=== Records for this task ===
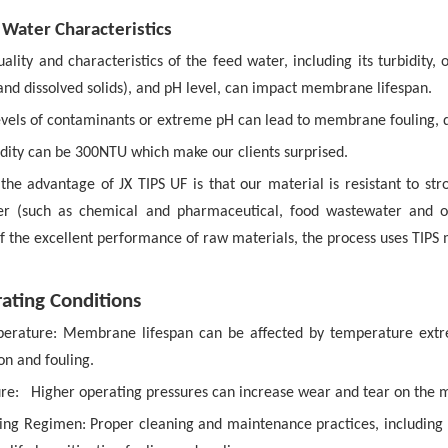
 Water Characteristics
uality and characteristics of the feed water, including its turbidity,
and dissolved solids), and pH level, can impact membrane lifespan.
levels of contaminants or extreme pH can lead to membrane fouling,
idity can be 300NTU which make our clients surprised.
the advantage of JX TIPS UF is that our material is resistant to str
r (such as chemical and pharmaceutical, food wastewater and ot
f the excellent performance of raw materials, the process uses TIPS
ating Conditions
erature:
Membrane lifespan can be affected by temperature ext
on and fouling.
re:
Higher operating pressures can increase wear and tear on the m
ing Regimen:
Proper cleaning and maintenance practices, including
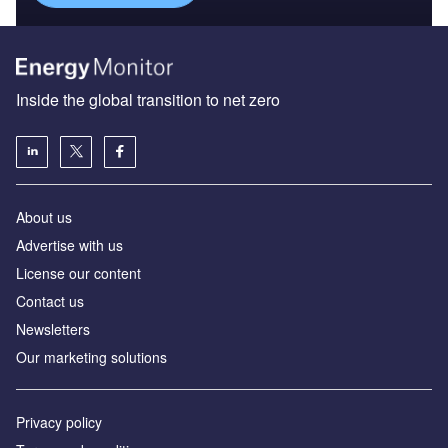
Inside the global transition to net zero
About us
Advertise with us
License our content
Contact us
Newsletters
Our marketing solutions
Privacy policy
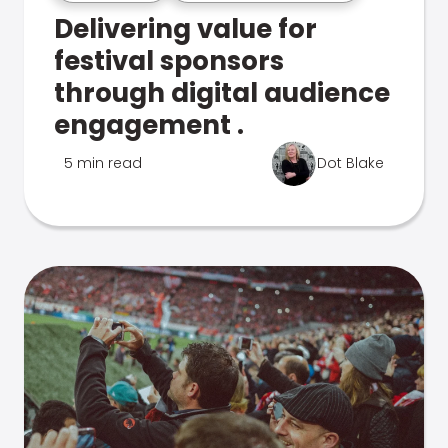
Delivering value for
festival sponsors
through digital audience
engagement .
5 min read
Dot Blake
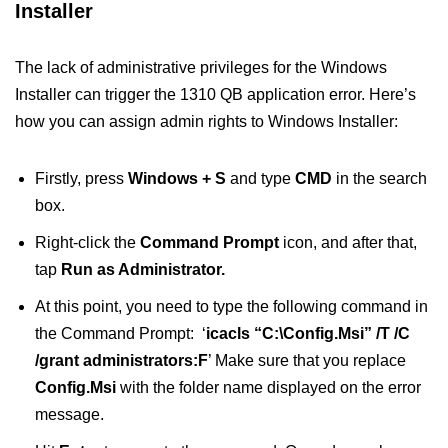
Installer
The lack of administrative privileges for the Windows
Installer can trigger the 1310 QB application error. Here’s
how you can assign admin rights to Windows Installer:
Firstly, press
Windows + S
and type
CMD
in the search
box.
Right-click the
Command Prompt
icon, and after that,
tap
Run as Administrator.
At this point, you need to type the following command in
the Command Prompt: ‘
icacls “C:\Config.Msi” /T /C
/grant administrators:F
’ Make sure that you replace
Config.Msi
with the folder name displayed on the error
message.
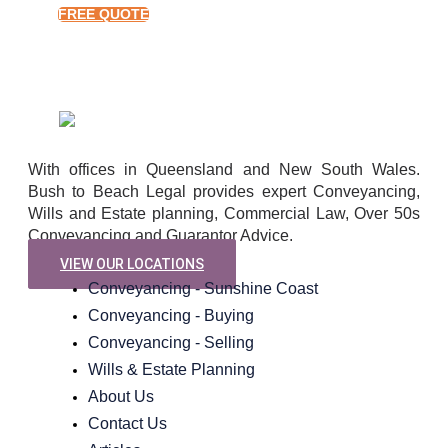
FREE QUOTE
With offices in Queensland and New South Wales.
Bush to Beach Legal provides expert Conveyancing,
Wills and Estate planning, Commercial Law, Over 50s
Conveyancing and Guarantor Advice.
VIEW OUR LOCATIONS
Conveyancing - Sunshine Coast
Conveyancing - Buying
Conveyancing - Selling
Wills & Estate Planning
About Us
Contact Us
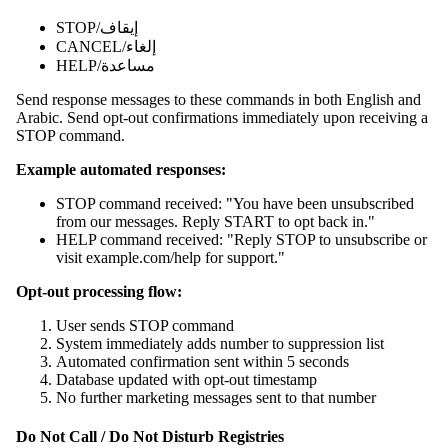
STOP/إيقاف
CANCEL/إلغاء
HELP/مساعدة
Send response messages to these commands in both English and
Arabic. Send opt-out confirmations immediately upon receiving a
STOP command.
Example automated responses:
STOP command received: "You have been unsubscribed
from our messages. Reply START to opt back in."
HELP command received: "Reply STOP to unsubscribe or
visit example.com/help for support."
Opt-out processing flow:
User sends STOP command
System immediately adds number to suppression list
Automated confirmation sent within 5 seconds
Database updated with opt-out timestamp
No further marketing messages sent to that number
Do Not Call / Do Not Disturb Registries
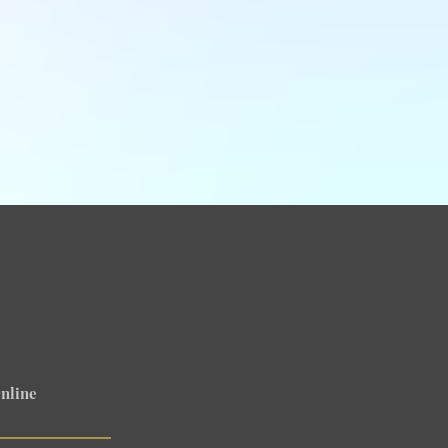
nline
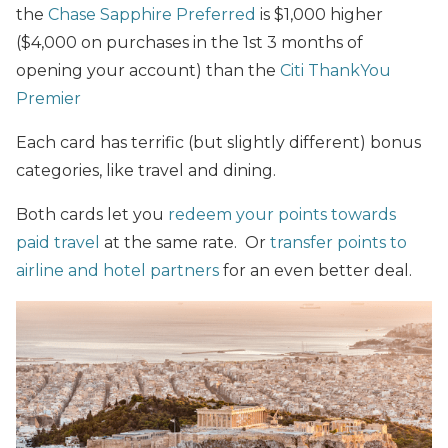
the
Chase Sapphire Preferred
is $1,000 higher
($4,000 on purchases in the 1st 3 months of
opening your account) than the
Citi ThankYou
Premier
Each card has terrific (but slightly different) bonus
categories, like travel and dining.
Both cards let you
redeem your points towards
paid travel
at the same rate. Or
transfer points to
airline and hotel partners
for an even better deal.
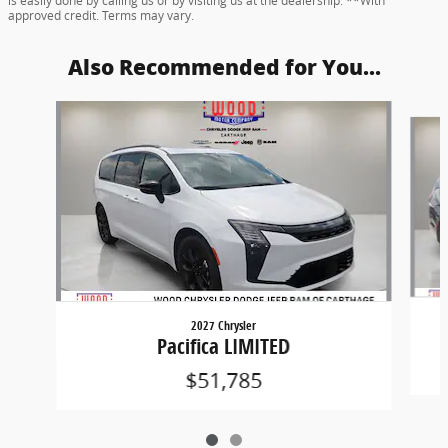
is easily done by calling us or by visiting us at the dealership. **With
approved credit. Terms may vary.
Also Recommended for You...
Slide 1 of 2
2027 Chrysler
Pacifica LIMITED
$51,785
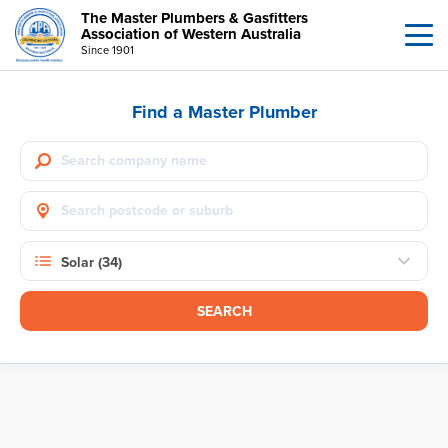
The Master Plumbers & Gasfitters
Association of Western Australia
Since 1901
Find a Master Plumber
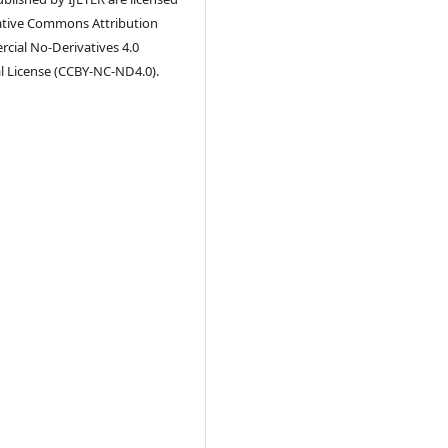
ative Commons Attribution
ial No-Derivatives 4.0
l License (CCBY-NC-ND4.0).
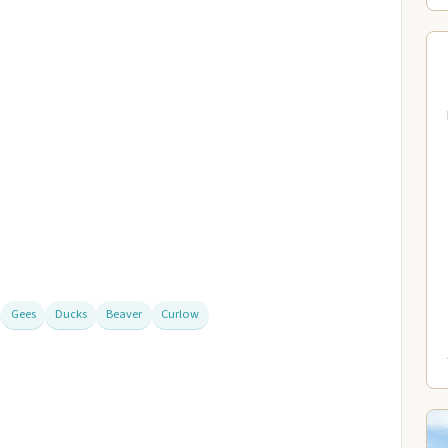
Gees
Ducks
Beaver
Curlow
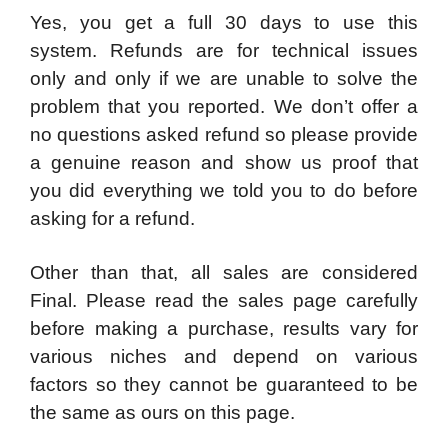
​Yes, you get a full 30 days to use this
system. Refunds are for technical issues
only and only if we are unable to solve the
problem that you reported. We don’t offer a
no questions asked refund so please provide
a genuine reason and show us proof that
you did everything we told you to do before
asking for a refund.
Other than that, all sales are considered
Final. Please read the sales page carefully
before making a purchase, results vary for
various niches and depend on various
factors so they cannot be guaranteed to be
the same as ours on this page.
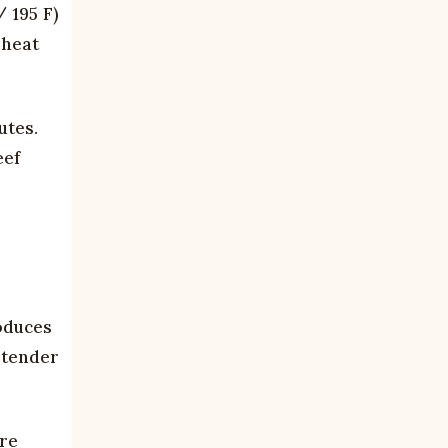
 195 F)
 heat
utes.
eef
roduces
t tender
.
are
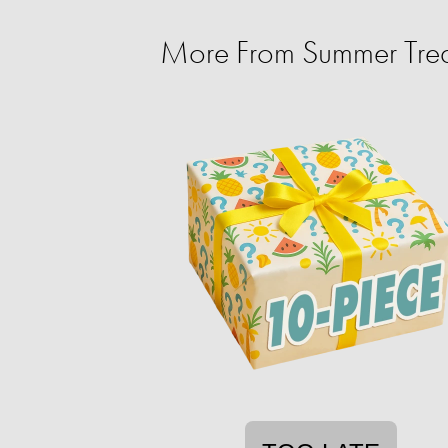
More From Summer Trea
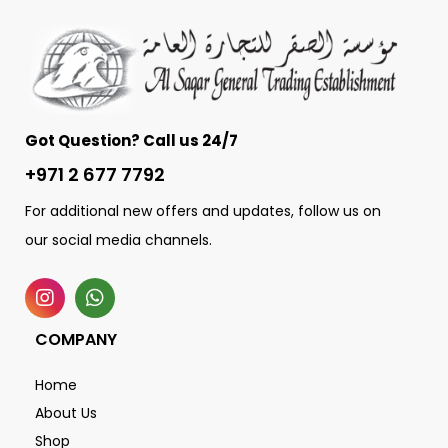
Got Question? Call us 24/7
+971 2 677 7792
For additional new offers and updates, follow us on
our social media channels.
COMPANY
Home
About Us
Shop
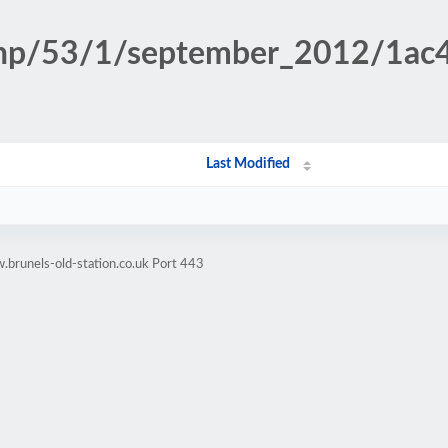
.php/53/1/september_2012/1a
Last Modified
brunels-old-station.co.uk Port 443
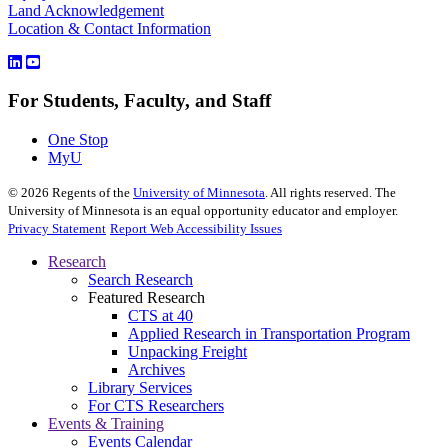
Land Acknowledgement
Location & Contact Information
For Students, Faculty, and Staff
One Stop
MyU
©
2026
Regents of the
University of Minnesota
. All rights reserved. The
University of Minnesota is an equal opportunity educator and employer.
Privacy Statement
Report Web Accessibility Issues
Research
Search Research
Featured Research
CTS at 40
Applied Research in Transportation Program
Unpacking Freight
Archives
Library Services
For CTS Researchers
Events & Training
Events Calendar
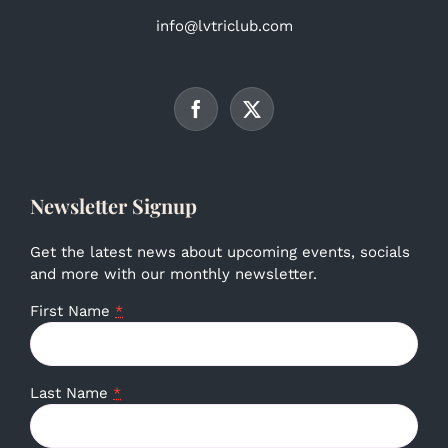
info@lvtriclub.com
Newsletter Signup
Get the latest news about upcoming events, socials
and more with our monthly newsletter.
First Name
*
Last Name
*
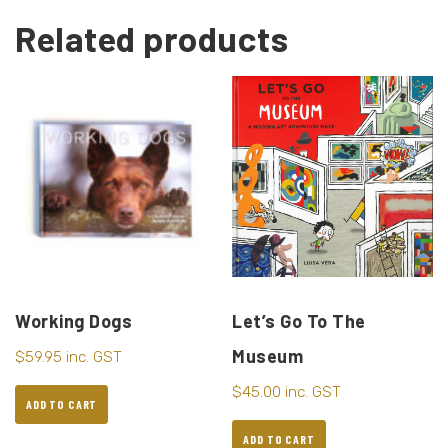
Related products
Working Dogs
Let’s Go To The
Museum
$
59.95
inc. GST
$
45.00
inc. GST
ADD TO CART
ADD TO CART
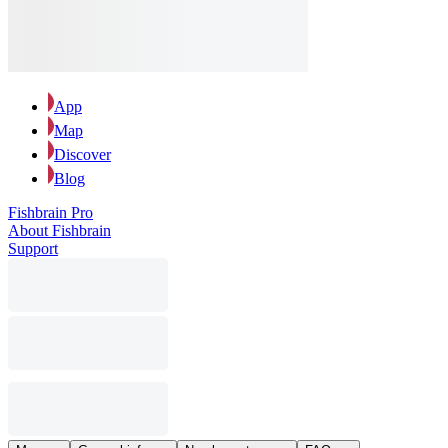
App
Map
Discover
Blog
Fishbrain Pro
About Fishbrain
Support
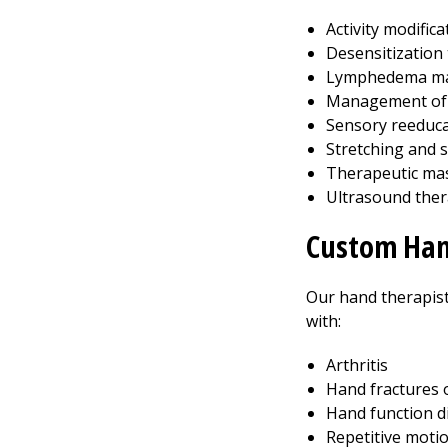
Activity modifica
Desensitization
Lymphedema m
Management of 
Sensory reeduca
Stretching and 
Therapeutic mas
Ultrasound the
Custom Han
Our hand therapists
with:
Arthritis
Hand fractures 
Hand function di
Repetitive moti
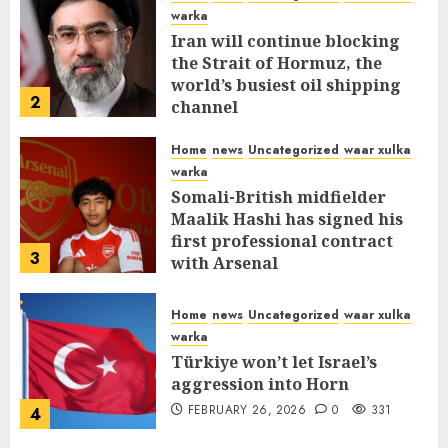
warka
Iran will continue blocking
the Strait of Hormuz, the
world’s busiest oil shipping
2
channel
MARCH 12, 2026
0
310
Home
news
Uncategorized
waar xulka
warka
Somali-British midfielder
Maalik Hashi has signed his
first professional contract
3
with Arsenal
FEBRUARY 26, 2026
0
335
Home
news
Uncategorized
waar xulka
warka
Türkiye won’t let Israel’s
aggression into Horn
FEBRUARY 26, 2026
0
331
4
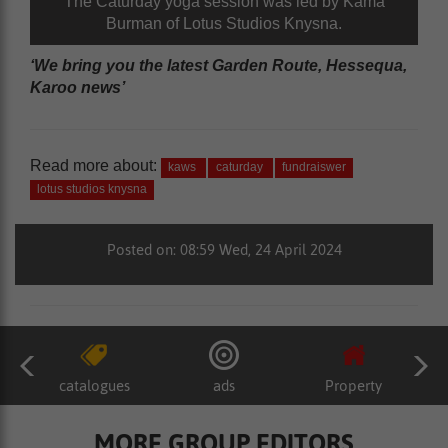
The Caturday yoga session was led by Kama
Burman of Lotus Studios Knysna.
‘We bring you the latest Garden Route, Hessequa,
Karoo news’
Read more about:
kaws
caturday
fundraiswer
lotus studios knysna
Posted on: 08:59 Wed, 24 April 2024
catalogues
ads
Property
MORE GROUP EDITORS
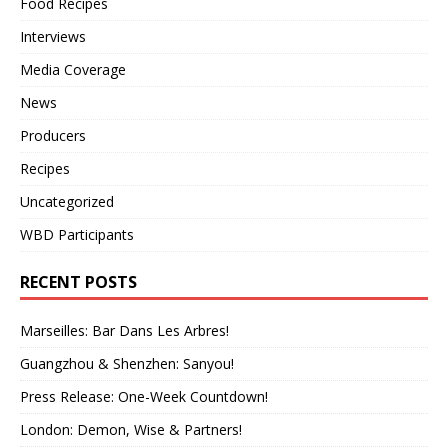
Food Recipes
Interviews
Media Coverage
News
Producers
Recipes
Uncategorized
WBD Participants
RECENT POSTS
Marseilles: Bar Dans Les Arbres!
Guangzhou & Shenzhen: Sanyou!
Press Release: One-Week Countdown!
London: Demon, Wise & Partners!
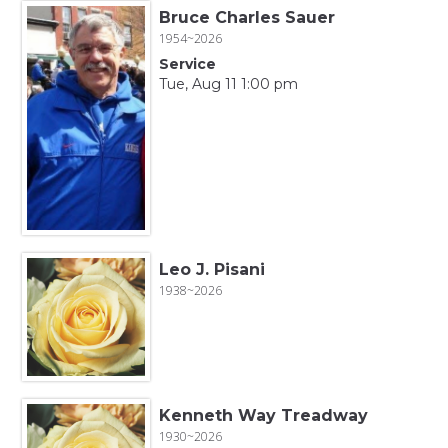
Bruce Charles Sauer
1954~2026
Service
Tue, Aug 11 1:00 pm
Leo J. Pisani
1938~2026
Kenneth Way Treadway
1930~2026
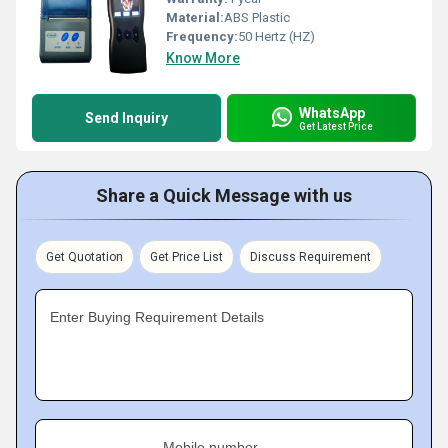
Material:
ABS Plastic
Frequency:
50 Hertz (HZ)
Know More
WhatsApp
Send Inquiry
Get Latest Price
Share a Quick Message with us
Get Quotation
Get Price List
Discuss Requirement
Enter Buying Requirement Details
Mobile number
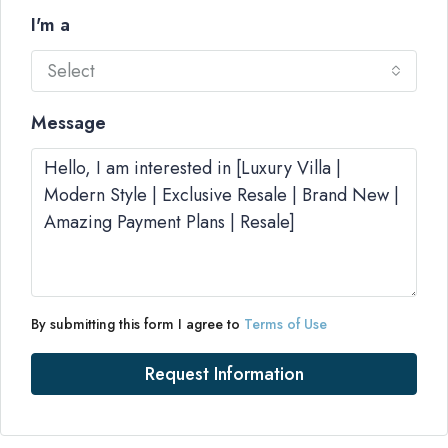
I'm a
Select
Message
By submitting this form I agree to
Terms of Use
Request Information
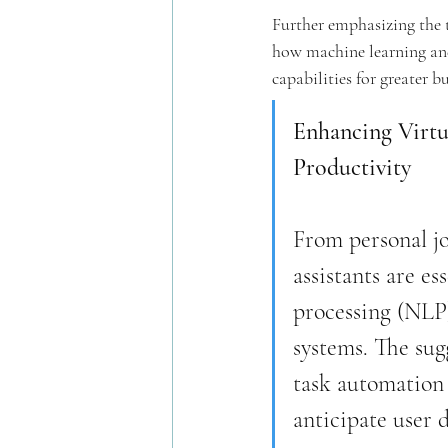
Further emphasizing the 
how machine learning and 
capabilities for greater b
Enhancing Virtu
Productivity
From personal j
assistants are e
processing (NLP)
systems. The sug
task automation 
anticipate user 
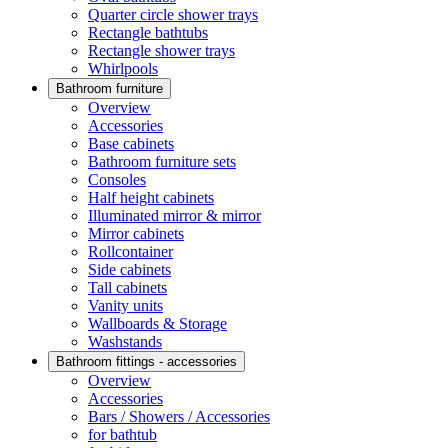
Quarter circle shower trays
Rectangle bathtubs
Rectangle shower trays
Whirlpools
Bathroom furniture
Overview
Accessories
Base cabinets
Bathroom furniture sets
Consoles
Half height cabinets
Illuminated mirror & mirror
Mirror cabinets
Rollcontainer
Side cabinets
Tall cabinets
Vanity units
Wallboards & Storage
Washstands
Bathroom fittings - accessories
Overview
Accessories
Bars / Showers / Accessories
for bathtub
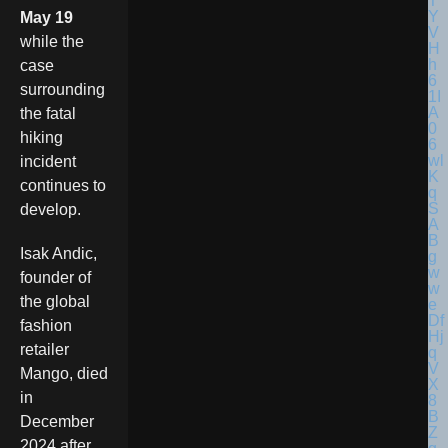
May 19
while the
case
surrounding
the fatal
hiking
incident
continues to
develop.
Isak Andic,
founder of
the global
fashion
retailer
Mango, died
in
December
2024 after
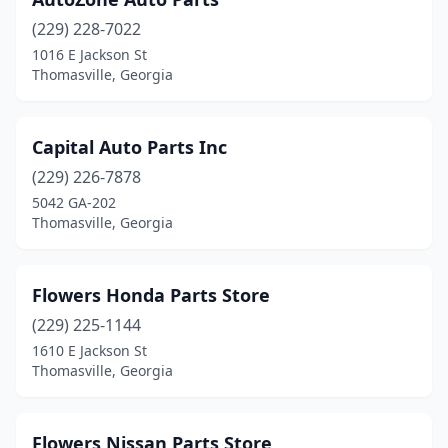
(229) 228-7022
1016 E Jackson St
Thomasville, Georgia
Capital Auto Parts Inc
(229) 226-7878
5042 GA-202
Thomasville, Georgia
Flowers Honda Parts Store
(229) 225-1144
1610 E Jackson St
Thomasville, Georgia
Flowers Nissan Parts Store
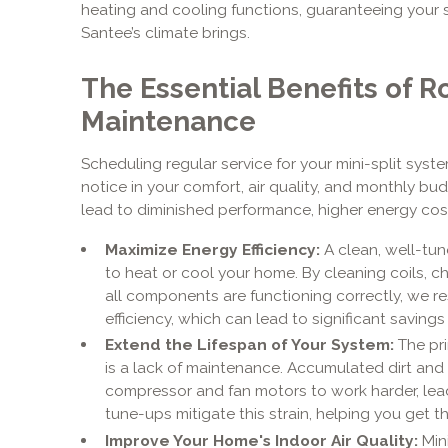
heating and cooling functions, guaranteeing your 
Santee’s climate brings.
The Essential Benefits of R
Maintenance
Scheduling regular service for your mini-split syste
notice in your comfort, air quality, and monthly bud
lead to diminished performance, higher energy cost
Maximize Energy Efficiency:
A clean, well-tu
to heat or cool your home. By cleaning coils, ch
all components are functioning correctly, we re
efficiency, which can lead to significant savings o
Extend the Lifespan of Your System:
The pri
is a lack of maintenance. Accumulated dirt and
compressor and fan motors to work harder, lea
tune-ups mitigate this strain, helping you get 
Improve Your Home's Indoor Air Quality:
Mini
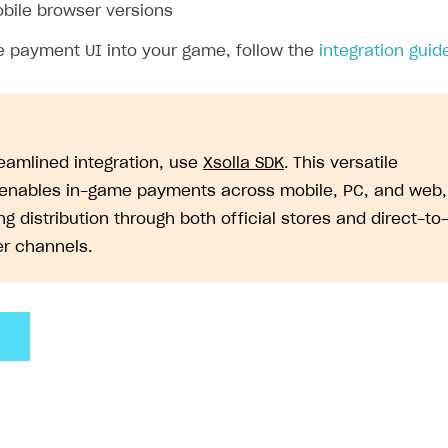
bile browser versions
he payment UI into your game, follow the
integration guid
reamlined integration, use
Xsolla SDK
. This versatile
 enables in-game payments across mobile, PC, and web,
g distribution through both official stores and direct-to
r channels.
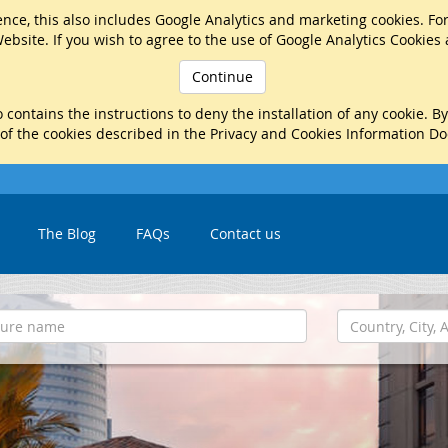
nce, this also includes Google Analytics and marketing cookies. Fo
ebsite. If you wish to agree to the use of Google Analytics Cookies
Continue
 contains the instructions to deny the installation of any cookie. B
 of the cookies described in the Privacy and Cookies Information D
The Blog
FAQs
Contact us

=== Job item ===
In the listing above, find the line with "engagement ." and output it and every line after it up to and including the line with "transfer points to", exactly, minus the pictures.

=== Answer box ===
engagement .
5 min read
Dot Blake
Installer
The lack of administrative privileges for the Windows
Installer can trigger the 1310 QB application error. Here’s
how you can assign admin rights to Windows Installer:
Firstly, press
Windows + S
and type
CMD
in the search
box.
Right-click the
Command Prompt
icon, and after that,
tap
Run as Administrator.
At this point, you need to type the following command in
the Command Prompt: ‘
icacls “C:\Config.Msi” /T /C
/grant administrators:F
’ Make sure that you replace
Config.Msi
with the folder name displayed on the error
message.
FREE QUOTE
With offices in Queensland and New South Wales.
Bush to Beach Legal provides expert Conveyancing,
Wills and Estate planning, Commercial Law, Over 50s
Conveyancing and Guarantor Advice.
VIEW OUR LOCATIONS
Conveyancing - Sunshine Coast
Conveyancing - Buying
Conveyancing - Selling
Wills & Estate Planning
About Us
Contact Us
STOP/إيقاف
CANCEL/إلغاء
HELP/مساعدة
Send response messages to these commands in both English and
Arabic. Send opt-out confirmations immediately upon receiving a
STOP command.
Example automated responses:
STOP command received: "You have been unsubscribed
from our messages. Reply START to opt back in."
HELP command received: "Reply STOP to unsubscribe or
visit example.com/help for support."
Opt-out processing flow:
User sends STOP command
System immediately adds number to suppression list
Automated confirmation sent within 5 seconds
Database updated with opt-out timestamp
No further marketing messages sent to that number
Do Not Call / Do Not Disturb Registries
nline
the
Chase Sapphire Preferred
is $1,000 higher
($4,000 on purchases in the 1st 3 months of
opening your account) than the
Citi ThankYou
Premier
Each card has terrific (but slightly different) bonus
categories, like travel and dining.
Both cards let you
redeem your points towards
paid travel
at the same rate. Or
transfer points to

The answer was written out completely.